Le 10 décembre 2005, l’Éthiopie annonce qu’elle retire certaines de ses forces de la frontière érythréenne « dans l’intérêt de la paix ». Le 15 décembre les Nations Unies commencent à retirer les soldats de la paix de l’Érythrée à la suite d’une résolution des Nations unies adoptée la veille. Le 21 décembre 2005, une commission de la Cour d’arbitrage international de La Haye conclut que l’Érythrée avait violé les lois internationales lorsqu’elle a attaqué l’Éthiopie en 1998, déclenchant ainsi un conflit plus large.
L’Éthiopie et l’Érythrée ont par la suite remobilisé des troupes le long de la frontière et depuis 2006, il existe des craintes que les deux pays reprennent la guerre. Le 7 décembre 2005, l’Érythrée interdit les vols d’hélicoptères de l’ONU et ordonne aux troupes américaines, canadiennes, européennes et russes) de la MINUEE installées sur la frontière de la quitter dans les 10 jours, augmentant les craintes d’une reprise du conflit avec son voisin éthiopien. En novembre 2006, l’Éthiopie et l’Érythrée boycottent la réunion de la Commission frontalière Érythrée-Éthiopie à La Haye.
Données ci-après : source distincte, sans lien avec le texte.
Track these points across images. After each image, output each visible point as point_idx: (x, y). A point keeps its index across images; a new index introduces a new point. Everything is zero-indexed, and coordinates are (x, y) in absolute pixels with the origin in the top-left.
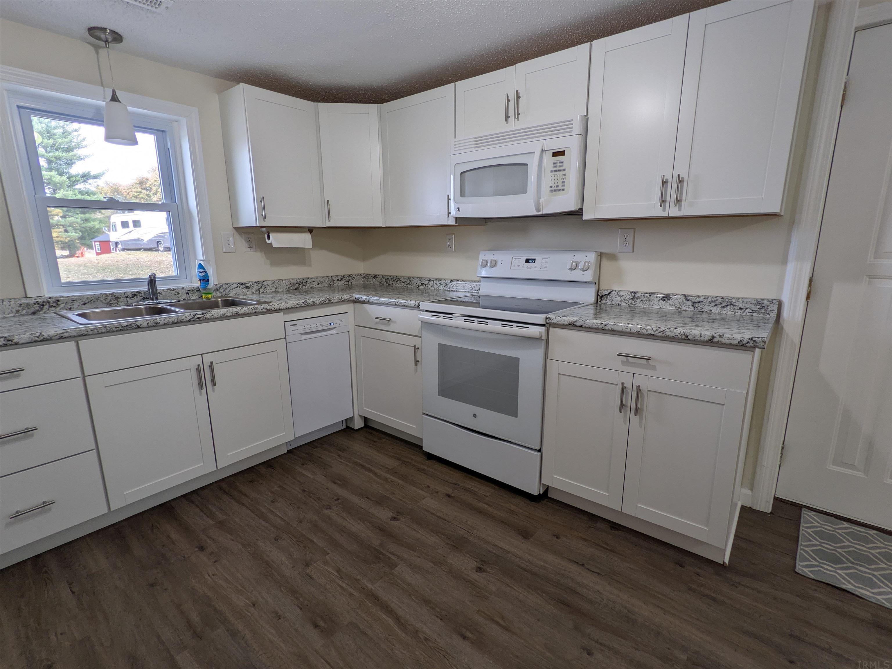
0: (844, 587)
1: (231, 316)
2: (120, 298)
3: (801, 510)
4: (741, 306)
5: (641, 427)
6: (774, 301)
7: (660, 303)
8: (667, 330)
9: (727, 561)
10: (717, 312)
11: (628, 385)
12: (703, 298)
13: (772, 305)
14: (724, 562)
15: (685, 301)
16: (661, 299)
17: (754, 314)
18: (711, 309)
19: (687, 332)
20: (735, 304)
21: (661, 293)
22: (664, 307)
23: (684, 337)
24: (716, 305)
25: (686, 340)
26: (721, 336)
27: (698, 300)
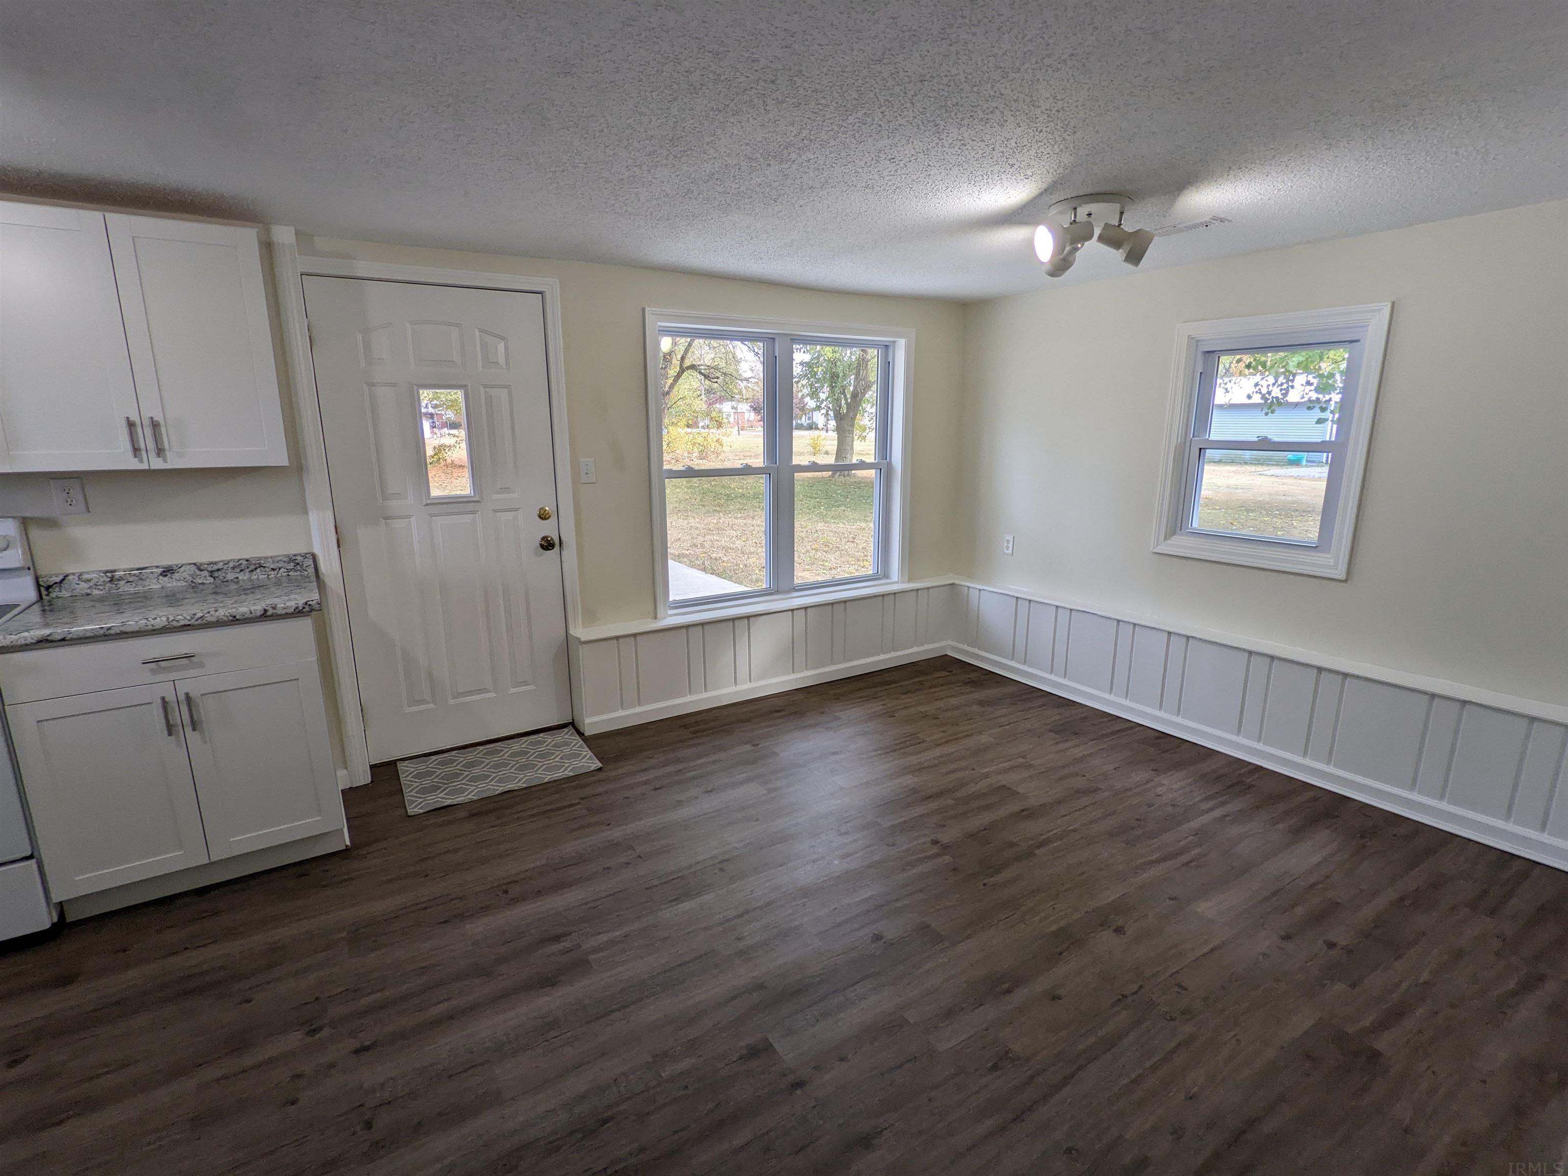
0: (446, 804)
3: (396, 765)
4: (272, 566)
5: (205, 743)
6: (307, 555)
7: (160, 581)
8: (206, 615)
9: (348, 843)
10: (246, 578)
11: (170, 698)
12: (221, 564)
13: (306, 560)
14: (346, 846)
15: (198, 572)
16: (161, 574)
17: (290, 573)
18: (238, 575)
19: (233, 611)
20: (264, 565)
21: (157, 567)
22: (169, 585)
23: (231, 618)
24: (242, 570)
25: (235, 621)
26: (274, 608)
27: (215, 567)
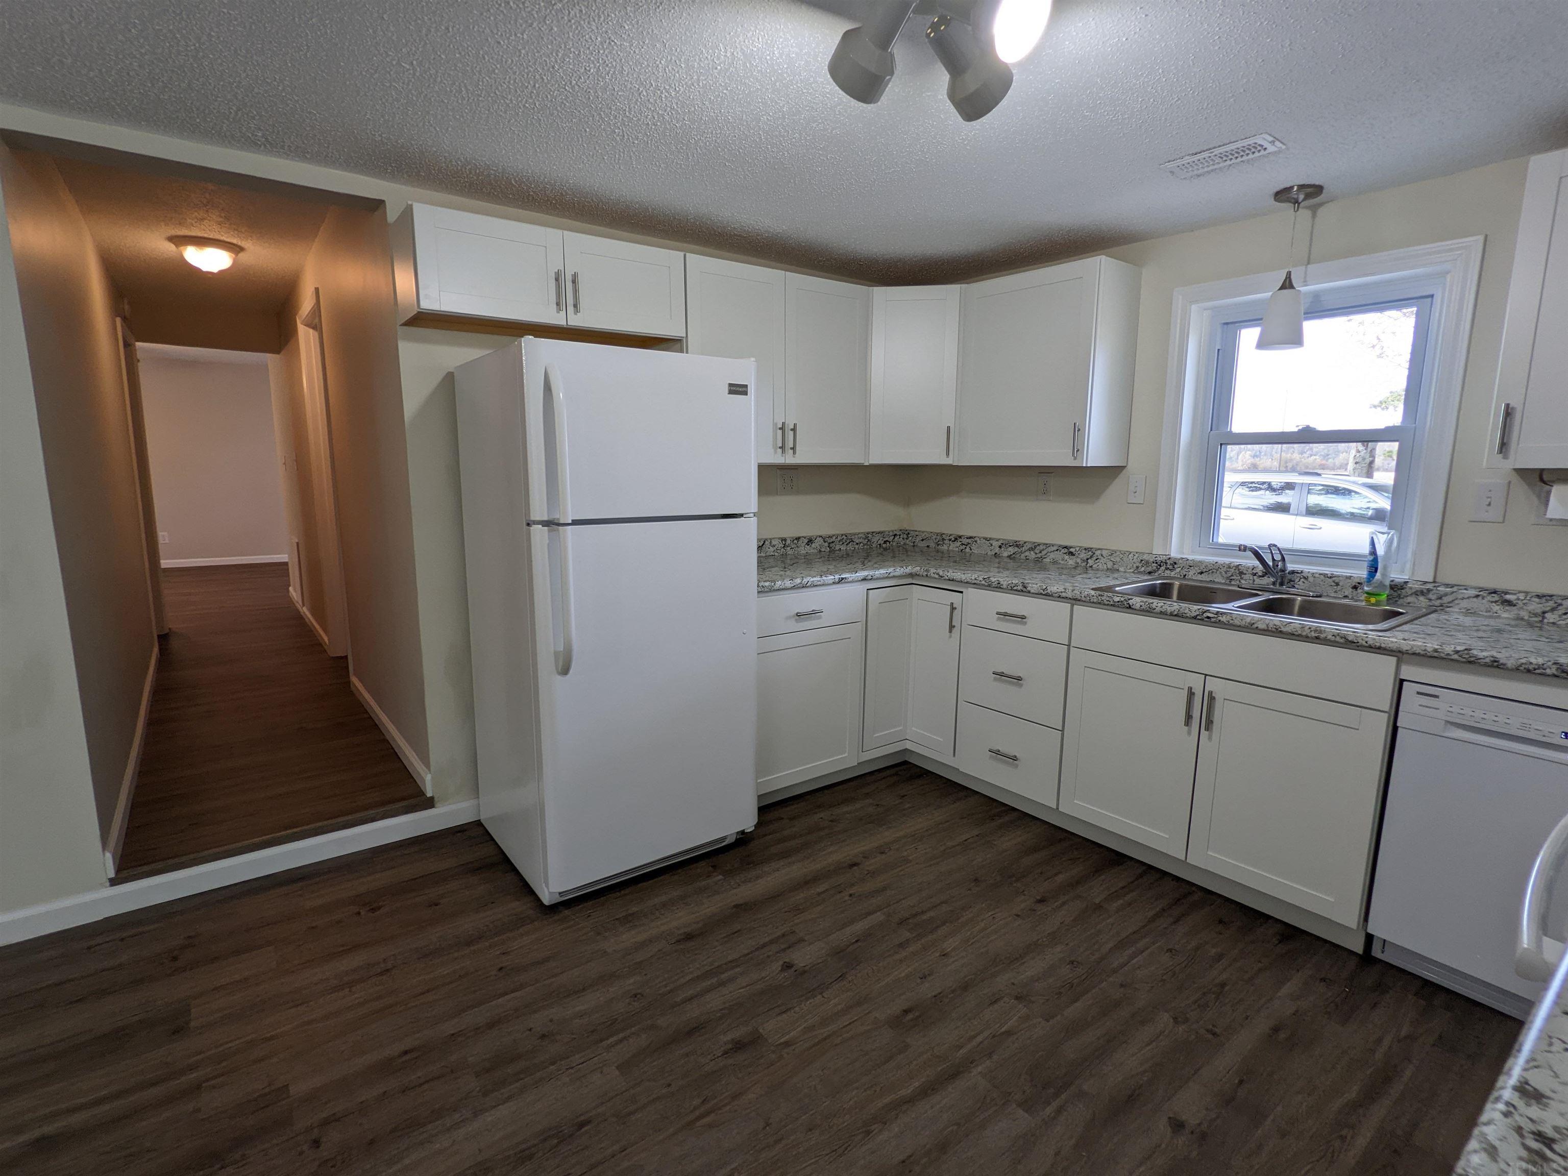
1: (1264, 630)
2: (1245, 574)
L’Éthiopie n’était pas là, car elle considérait que la proposition de la Commission ne permettrait pas de matérialiser la démarcation physique et, de son côté, l’Érythrée justifiait son absence au motif que, même si elle soutenait les propositions de la Commission, elle voulait impérativement que la frontière soit marquée physiquement. Malgré les tensions persistantes et l’hostilité réciproque, la guerre n’a pas repris.